• THE REQUEST:
Please edit the lines below so that every "halfway between two" becomes "midway between two". Leave everything else unchanged.

• Stored items from a collection:

☆ ☆ ☆ ☆ ☆ ☆ ☆

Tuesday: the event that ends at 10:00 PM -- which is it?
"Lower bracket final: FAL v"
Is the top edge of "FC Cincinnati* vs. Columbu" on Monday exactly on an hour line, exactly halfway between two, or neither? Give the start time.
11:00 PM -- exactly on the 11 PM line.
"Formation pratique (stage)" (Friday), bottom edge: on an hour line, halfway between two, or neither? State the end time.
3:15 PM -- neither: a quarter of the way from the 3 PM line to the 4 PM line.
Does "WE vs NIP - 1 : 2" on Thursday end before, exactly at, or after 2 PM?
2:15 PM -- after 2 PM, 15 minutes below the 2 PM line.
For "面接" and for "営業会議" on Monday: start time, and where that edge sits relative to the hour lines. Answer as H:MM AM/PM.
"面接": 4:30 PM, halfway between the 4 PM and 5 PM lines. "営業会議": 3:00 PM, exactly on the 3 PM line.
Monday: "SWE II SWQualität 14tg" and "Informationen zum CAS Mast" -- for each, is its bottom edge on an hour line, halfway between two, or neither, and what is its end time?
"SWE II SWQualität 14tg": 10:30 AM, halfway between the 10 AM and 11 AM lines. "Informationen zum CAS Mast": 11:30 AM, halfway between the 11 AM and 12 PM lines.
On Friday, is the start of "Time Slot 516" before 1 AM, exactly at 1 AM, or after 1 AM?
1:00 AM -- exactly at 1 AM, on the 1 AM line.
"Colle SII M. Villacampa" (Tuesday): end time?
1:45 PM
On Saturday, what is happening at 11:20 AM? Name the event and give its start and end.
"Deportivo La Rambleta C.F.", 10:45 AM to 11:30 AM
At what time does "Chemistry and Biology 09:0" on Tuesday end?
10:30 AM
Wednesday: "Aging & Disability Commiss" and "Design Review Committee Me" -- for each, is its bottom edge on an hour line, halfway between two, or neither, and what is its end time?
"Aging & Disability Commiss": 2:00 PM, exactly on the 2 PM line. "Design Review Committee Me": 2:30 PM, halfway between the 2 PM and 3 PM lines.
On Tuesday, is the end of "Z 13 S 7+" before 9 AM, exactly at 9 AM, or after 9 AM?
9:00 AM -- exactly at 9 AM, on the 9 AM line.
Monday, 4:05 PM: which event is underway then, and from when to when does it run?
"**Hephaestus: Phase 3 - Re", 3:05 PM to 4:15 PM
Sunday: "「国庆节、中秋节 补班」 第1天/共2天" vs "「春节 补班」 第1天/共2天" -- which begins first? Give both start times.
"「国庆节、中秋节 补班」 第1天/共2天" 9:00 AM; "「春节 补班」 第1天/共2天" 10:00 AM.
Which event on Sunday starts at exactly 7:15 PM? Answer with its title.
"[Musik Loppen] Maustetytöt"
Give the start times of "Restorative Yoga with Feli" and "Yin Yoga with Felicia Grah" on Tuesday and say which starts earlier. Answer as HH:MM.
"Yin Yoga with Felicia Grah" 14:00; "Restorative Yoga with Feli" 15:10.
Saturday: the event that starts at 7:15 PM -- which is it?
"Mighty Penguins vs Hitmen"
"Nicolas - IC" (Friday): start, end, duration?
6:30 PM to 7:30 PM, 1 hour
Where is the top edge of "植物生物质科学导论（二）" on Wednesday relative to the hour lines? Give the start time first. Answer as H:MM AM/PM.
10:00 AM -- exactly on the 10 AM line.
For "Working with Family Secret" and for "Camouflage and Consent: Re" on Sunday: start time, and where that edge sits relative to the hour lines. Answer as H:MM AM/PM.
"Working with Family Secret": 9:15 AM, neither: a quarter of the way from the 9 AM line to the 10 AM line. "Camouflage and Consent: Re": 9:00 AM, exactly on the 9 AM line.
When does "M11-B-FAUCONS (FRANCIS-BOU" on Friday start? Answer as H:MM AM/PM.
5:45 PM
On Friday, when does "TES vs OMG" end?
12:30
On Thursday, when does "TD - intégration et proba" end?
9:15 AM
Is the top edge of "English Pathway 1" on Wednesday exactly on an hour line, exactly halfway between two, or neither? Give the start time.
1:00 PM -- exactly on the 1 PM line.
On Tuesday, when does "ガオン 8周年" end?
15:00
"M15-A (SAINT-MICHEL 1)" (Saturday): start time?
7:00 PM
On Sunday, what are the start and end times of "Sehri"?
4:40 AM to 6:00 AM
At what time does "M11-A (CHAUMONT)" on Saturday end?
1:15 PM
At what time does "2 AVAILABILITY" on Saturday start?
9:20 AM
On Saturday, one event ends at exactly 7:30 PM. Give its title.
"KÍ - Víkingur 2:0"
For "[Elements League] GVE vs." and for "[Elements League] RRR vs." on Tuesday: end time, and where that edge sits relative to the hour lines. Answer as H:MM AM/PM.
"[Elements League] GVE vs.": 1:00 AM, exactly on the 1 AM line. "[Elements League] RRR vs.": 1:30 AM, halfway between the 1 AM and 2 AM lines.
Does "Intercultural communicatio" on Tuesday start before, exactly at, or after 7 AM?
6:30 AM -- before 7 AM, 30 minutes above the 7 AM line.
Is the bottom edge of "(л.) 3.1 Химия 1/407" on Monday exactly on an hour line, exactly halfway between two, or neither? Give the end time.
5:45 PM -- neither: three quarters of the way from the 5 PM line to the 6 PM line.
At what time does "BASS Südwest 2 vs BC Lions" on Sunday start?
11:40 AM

☆ ☆ ☆ ☆ ☆ ☆ ☆

• REPLY:
Tuesday: the event that ends at 10:00 PM -- which is it?
"Lower bracket final: FAL v"
Is the top edge of "FC Cincinnati* vs. Columbu" on Monday exactly on an hour line, exactly midway between two, or neither? Give the start time.
11:00 PM -- exactly on the 11 PM line.
"Formation pratique (stage)" (Friday), bottom edge: on an hour line, midway between two, or neither? State the end time.
3:15 PM -- neither: a quarter of the way from the 3 PM line to the 4 PM line.
Does "WE vs NIP - 1 : 2" on Thursday end before, exactly at, or after 2 PM?
2:15 PM -- after 2 PM, 15 minutes below the 2 PM line.
For "面接" and for "営業会議" on Monday: start time, and where that edge sits relative to the hour lines. Answer as H:MM AM/PM.
"面接": 4:30 PM, halfway between the 4 PM and 5 PM lines. "営業会議": 3:00 PM, exactly on the 3 PM line.
Monday: "SWE II SWQualität 14tg" and "Informationen zum CAS Mast" -- for each, is its bottom edge on an hour line, midway between two, or neither, and what is its end time?
"SWE II SWQualität 14tg": 10:30 AM, halfway between the 10 AM and 11 AM lines. "Informationen zum CAS Mast": 11:30 AM, halfway between the 11 AM and 12 PM lines.
On Friday, is the start of "Time Slot 516" before 1 AM, exactly at 1 AM, or after 1 AM?
1:00 AM -- exactly at 1 AM, on the 1 AM line.
"Colle SII M. Villacampa" (Tuesday): end time?
1:45 PM
On Saturday, what is happening at 11:20 AM? Name the event and give its start and end.
"Deportivo La Rambleta C.F.", 10:45 AM to 11:30 AM
At what time does "Chemistry and Biology 09:0" on Tuesday end?
10:30 AM
Wednesday: "Aging & Disability Commiss" and "Design Review Committee Me" -- for each, is its bottom edge on an hour line, midway between two, or neither, and what is its end time?
"Aging & Disability Commiss": 2:00 PM, exactly on the 2 PM line. "Design Review Committee Me": 2:30 PM, halfway between the 2 PM and 3 PM lines.
On Tuesday, is the end of "Z 13 S 7+" before 9 AM, exactly at 9 AM, or after 9 AM?
9:00 AM -- exactly at 9 AM, on the 9 AM line.
Monday, 4:05 PM: which event is underway then, and from when to when does it run?
"**Hephaestus: Phase 3 - Re", 3:05 PM to 4:15 PM
Sunday: "「国庆节、中秋节 补班」 第1天/共2天" vs "「春节 补班」 第1天/共2天" -- which begins first? Give both start times.
"「国庆节、中秋节 补班」 第1天/共2天" 9:00 AM; "「春节 补班」 第1天/共2天" 10:00 AM.
Which event on Sunday starts at exactly 7:15 PM? Answer with its title.
"[Musik Loppen] Maustetytöt"
Give the start times of "Restorative Yoga with Feli" and "Yin Yoga with Felicia Grah" on Tuesday and say which starts earlier. Answer as HH:MM.
"Yin Yoga with Felicia Grah" 14:00; "Restorative Yoga with Feli" 15:10.
Saturday: the event that starts at 7:15 PM -- which is it?
"Mighty Penguins vs Hitmen"
"Nicolas - IC" (Friday): start, end, duration?
6:30 PM to 7:30 PM, 1 hour
Where is the top edge of "植物生物质科学导论（二）" on Wednesday relative to the hour lines? Give the start time first. Answer as H:MM AM/PM.
10:00 AM -- exactly on the 10 AM line.
For "Working with Family Secret" and for "Camouflage and Consent: Re" on Sunday: start time, and where that edge sits relative to the hour lines. Answer as H:MM AM/PM.
"Working with Family Secret": 9:15 AM, neither: a quarter of the way from the 9 AM line to the 10 AM line. "Camouflage and Consent: Re": 9:00 AM, exactly on the 9 AM line.
When does "M11-B-FAUCONS (FRANCIS-BOU" on Friday start? Answer as H:MM AM/PM.
5:45 PM
On Friday, when does "TES vs OMG" end?
12:30
On Thursday, when does "TD - intégration et proba" end?
9:15 AM
Is the top edge of "English Pathway 1" on Wednesday exactly on an hour line, exactly midway between two, or neither? Give the start time.
1:00 PM -- exactly on the 1 PM line.
On Tuesday, when does "ガオン 8周年" end?
15:00
"M15-A (SAINT-MICHEL 1)" (Saturday): start time?
7:00 PM
On Sunday, what are the start and end times of "Sehri"?
4:40 AM to 6:00 AM
At what time does "M11-A (CHAUMONT)" on Saturday end?
1:15 PM
At what time does "2 AVAILABILITY" on Saturday start?
9:20 AM
On Saturday, one event ends at exactly 7:30 PM. Give its title.
"KÍ - Víkingur 2:0"
For "[Elements League] GVE vs." and for "[Elements League] RRR vs." on Tuesday: end time, and where that edge sits relative to the hour lines. Answer as H:MM AM/PM.
"[Elements League] GVE vs.": 1:00 AM, exactly on the 1 AM line. "[Elements League] RRR vs.": 1:30 AM, halfway between the 1 AM and 2 AM lines.
Does "Intercultural communicatio" on Tuesday start before, exactly at, or after 7 AM?
6:30 AM -- before 7 AM, 30 minutes above the 7 AM line.
Is the bottom edge of "(л.) 3.1 Химия 1/407" on Monday exactly on an hour line, exactly midway between two, or neither? Give the end time.
5:45 PM -- neither: three quarters of the way from the 5 PM line to the 6 PM line.
At what time does "BASS Südwest 2 vs BC Lions" on Sunday start?
11:40 AM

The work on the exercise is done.